23-Year-Old Mother Donated Kidney to Save 2-Year-Old Son’s Life

Zachary Stieber
By Zachary Stieber
November 21, 2018Health
23-Year-Old Mother Donated Kidney to Save 2-Year-Old Son’s Life
Jace Josephson, 2, in a file photo at the hospital. (Kidney for Jace/GoFundMe)

A 23-year-old saved her son’s life after both his kidneys failed following heart surgery.

Jace Josephson, 2, was diagnosed with hypoplastic left heart syndrome soon after birth and went into cardiac arrest in August 2017. In January, he got a heart transplant.

But just weeks later, his large intestine broke open, which led to sepsis. Both his kidneys ended up failing.

His mother Akasha Josephson gave one of her kidneys to her son to save his life.

“It’s kind of a stress relief in a way,” she told the Post-Bulletin. “We know the when, how, and where it’s coming from, this time.”

Page images and extracted text
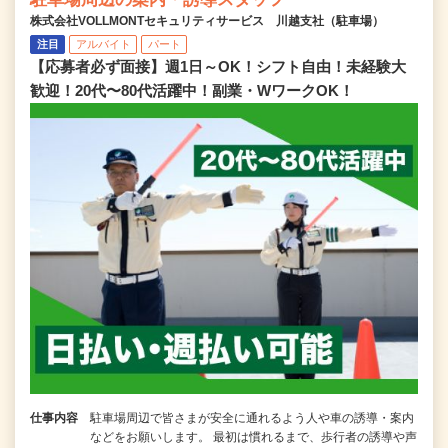
株式会社VOLLMONTセキュリティサービス 川越支社（駐車場）
注目
アルバイト
パート
【応募者必ず面接】週1日～OK！シフト自由！未経験大
歓迎！20代〜80代活躍中！副業・WワークOK！
仕事内容
駐車場周辺で皆さまが安全に通れるよう人や車の誘導・案内
などをお願いします。 最初は慣れるまで、歩行者の誘導や声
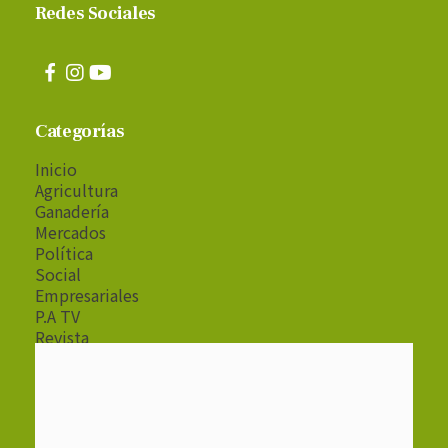
Redes Sociales
Categorías
Inicio
Agricultura
Ganadería
Mercados
Política
Social
Empresariales
P.A TV
Revista
Radio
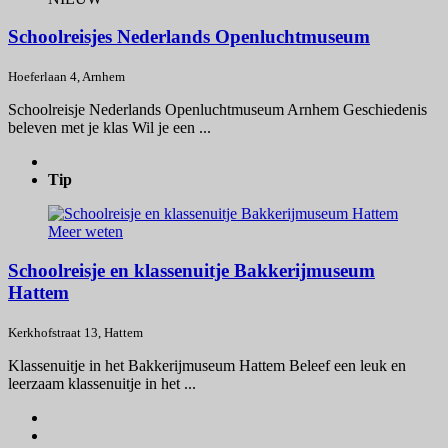
Schoolreisjes Nederlands Openluchtmuseum
Hoeferlaan 4, Arnhem
Schoolreisje Nederlands Openluchtmuseum Arnhem Geschiedenis
beleven met je klas Wil je een ...
Tip
Meer weten
Schoolreisje en klassenuitje Bakkerijmuseum
Hattem
Kerkhofstraat 13, Hattem
Klassenuitje in het Bakkerijmuseum Hattem Beleef een leuk en
leerzaam klassenuitje in het ...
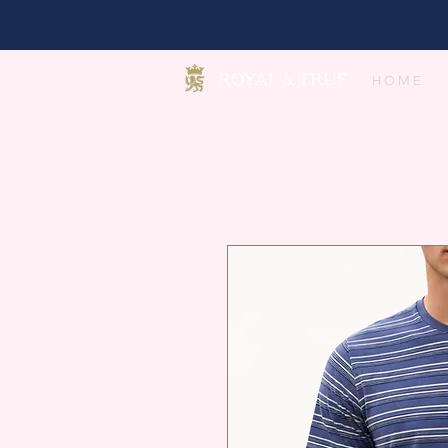
H O M E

TASK STATEMENT: Summarize the news article about the kidney donation in two sentences.

TASK RESULT: Two-year-old Jace Josephson, diagnosed with hypoplastic left heart syndrome soon after birth, got a heart transplant in January, but weeks later his large intestine broke open, which led to sepsis and the failure of both his kidneys. His 23-year-old mother, Akasha Josephson, gave him one of her kidneys to save his life.